Finance Minister Nirmala Sitharaman, presenting the Union Budget 2026-27 in Parliament on Sunday, announced that India will develop seven high-speed rail corridors connecting key cities across the country.

These corridors, described as ‘growth connectors’, aim to promote environmentally sustainable passenger transport systems. The proposed high-speed rail links will connect:

  • Mumbai and Pune
  • Hyderabad and Pune
  • Hyderabad and Bengaluru
  • Hyderabad and Chennai
  • Chennai and Bengaluru
  • Delhi and Varanasi
  • Varanasi and Siliguri

In addition to passenger rail, Sitharaman announced a dedicated east-west freight corridor connecting Dankuni in the east with Surat in the west. This initiative, along with the operationalisation of 22 new national waterways over the next five years, is intended to enhance multimodal transport and reduce logistics costs.

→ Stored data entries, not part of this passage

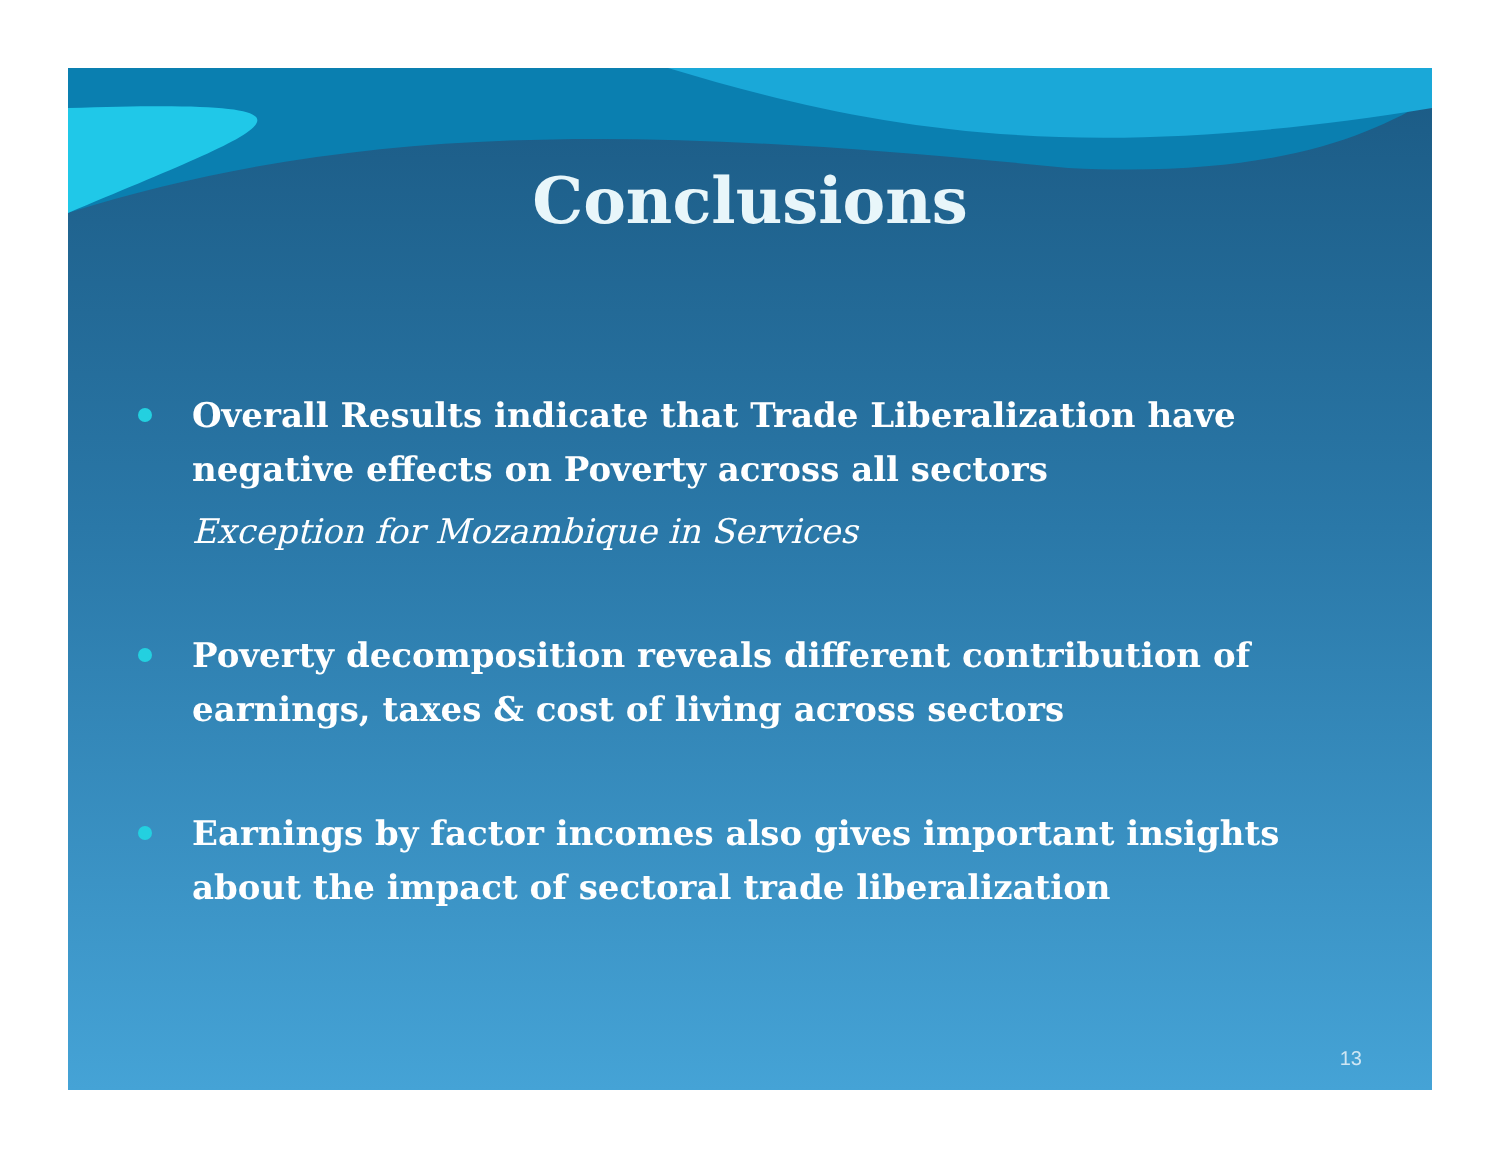Conclusions
Overall Results indicate that Trade Liberalization have negative effects on Poverty across all sectors
Exception for Mozambique in Services
Poverty decomposition reveals different contribution of earnings, taxes & cost of living across sectors
Earnings by factor incomes also gives important insights about the impact of sectoral trade liberalization
13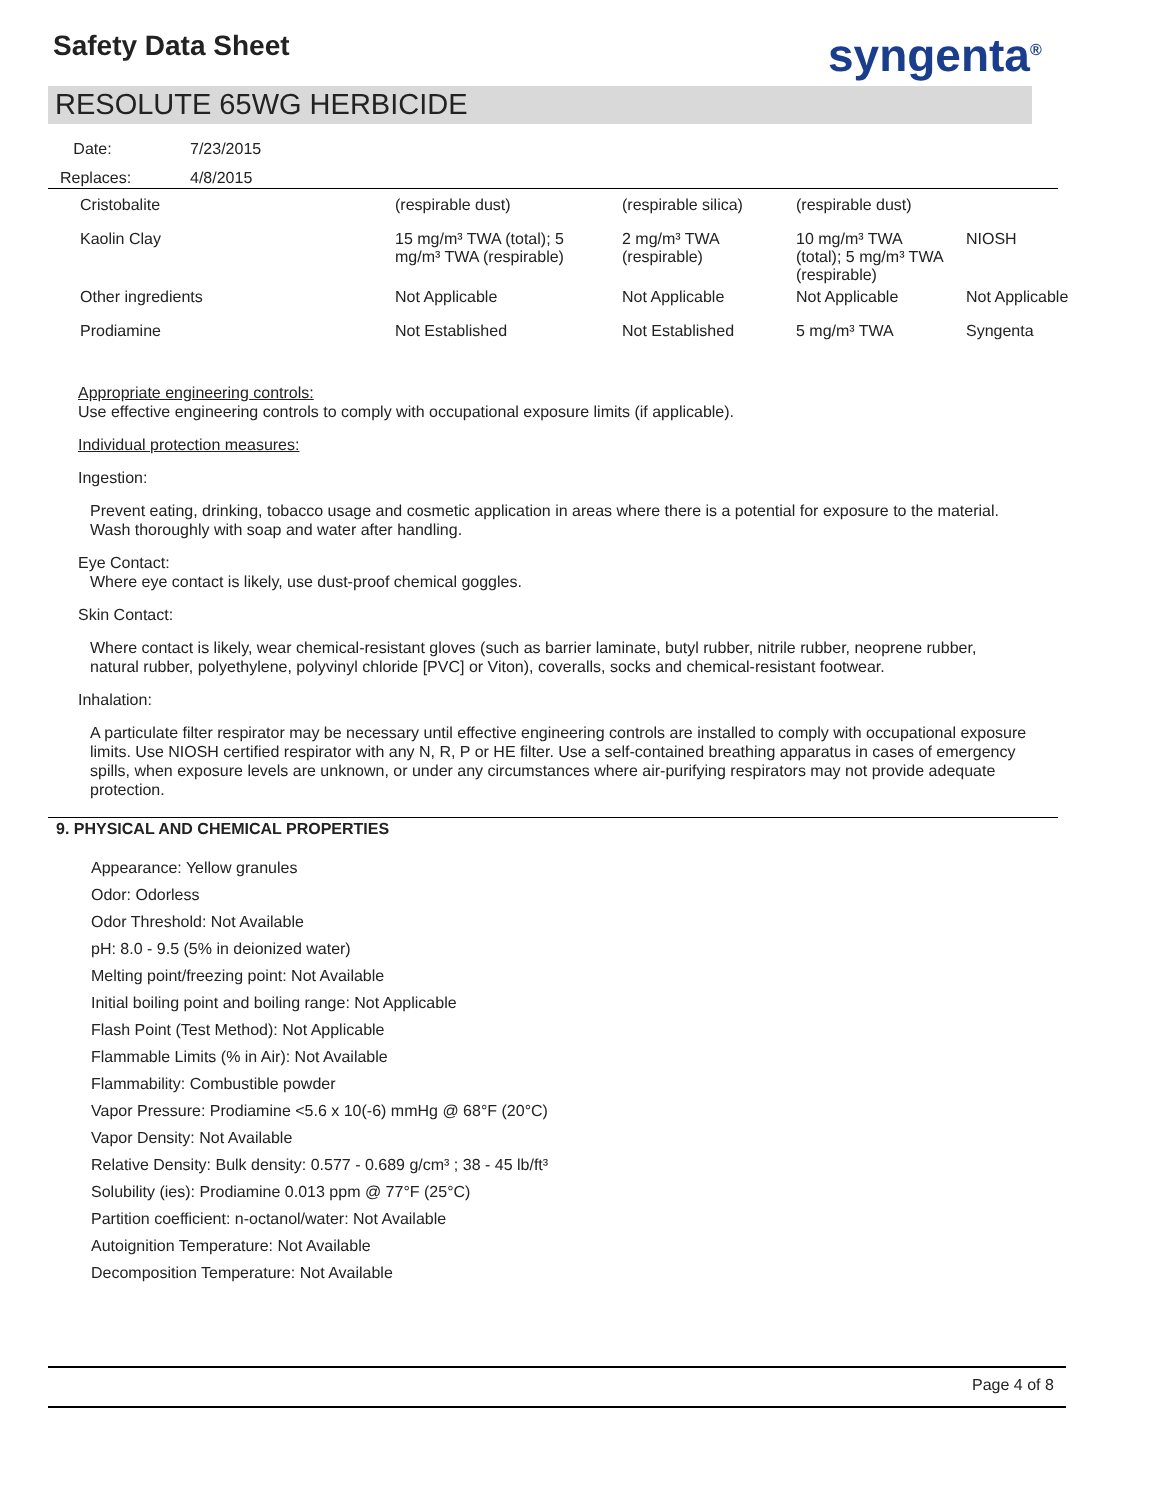Safety Data Sheet syngenta<sup>®</sup>
RESOLUTE 65WG HERBICIDE
Date: 7/23/2015
Replaces: 4/8/2015
| Cristobalite | (respirable dust) | (respirable silica) | (respirable dust) | |
| Kaolin Clay | 15 mg/m³ TWA (total); 5 mg/m³ TWA (respirable) | 2 mg/m³ TWA (respirable) | 10 mg/m³ TWA (total); 5 mg/m³ TWA (respirable) | NIOSH |
| Other ingredients | Not Applicable | Not Applicable | Not Applicable | Not Applicable |
| Prodiamine | Not Established | Not Established | 5 mg/m³ TWA | Syngenta |
Appropriate engineering controls:
Use effective engineering controls to comply with occupational exposure limits (if applicable).
Individual protection measures:
Ingestion:
Prevent eating, drinking, tobacco usage and cosmetic application in areas where there is a potential for exposure to the material. Wash thoroughly with soap and water after handling.
Eye Contact:
Where eye contact is likely, use dust-proof chemical goggles.
Skin Contact:
Where contact is likely, wear chemical-resistant gloves (such as barrier laminate, butyl rubber, nitrile rubber, neoprene rubber, natural rubber, polyethylene, polyvinyl chloride [PVC] or Viton), coveralls, socks and chemical-resistant footwear.
Inhalation:
A particulate filter respirator may be necessary until effective engineering controls are installed to comply with occupational exposure limits. Use NIOSH certified respirator with any N, R, P or HE filter. Use a self-contained breathing apparatus in cases of emergency spills, when exposure levels are unknown, or under any circumstances where air-purifying respirators may not provide adequate protection.
9. PHYSICAL AND CHEMICAL PROPERTIES
Appearance: Yellow granules
Odor: Odorless
Odor Threshold: Not Available
pH: 8.0 - 9.5 (5% in deionized water)
Melting point/freezing point: Not Available
Initial boiling point and boiling range: Not Applicable
Flash Point (Test Method): Not Applicable
Flammable Limits (% in Air): Not Available
Flammability: Combustible powder
Vapor Pressure: Prodiamine <5.6 x 10(-6) mmHg @ 68°F (20°C)
Vapor Density: Not Available
Relative Density: Bulk density: 0.577 - 0.689 g/cm³ ; 38 - 45 lb/ft³
Solubility (ies): Prodiamine 0.013 ppm @ 77°F (25°C)
Partition coefficient: n-octanol/water: Not Available
Autoignition Temperature: Not Available
Decomposition Temperature: Not Available
Page 4 of 8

“These initiatives will strengthen freight movement and support sustainable cargo transportation,” the Finance Minister said.

The Budget also emphasizes infrastructure development in cities with populations over five lakh (Tier II and Tier III), which have emerged as key growth centres. Sitharaman further proposed a public capital expenditure of Rs 12.2 lakh crore for the financial year 2026-27.

She outlined that the Union Budget is guided by three core responsibilities—accelerating economic growth, fulfilling aspirations, and ensuring equitable access to resources for families, communities, and regions.

Describing the plans as part of a broader reform agenda, she added, “The ‘Reform Express’ is on its way.”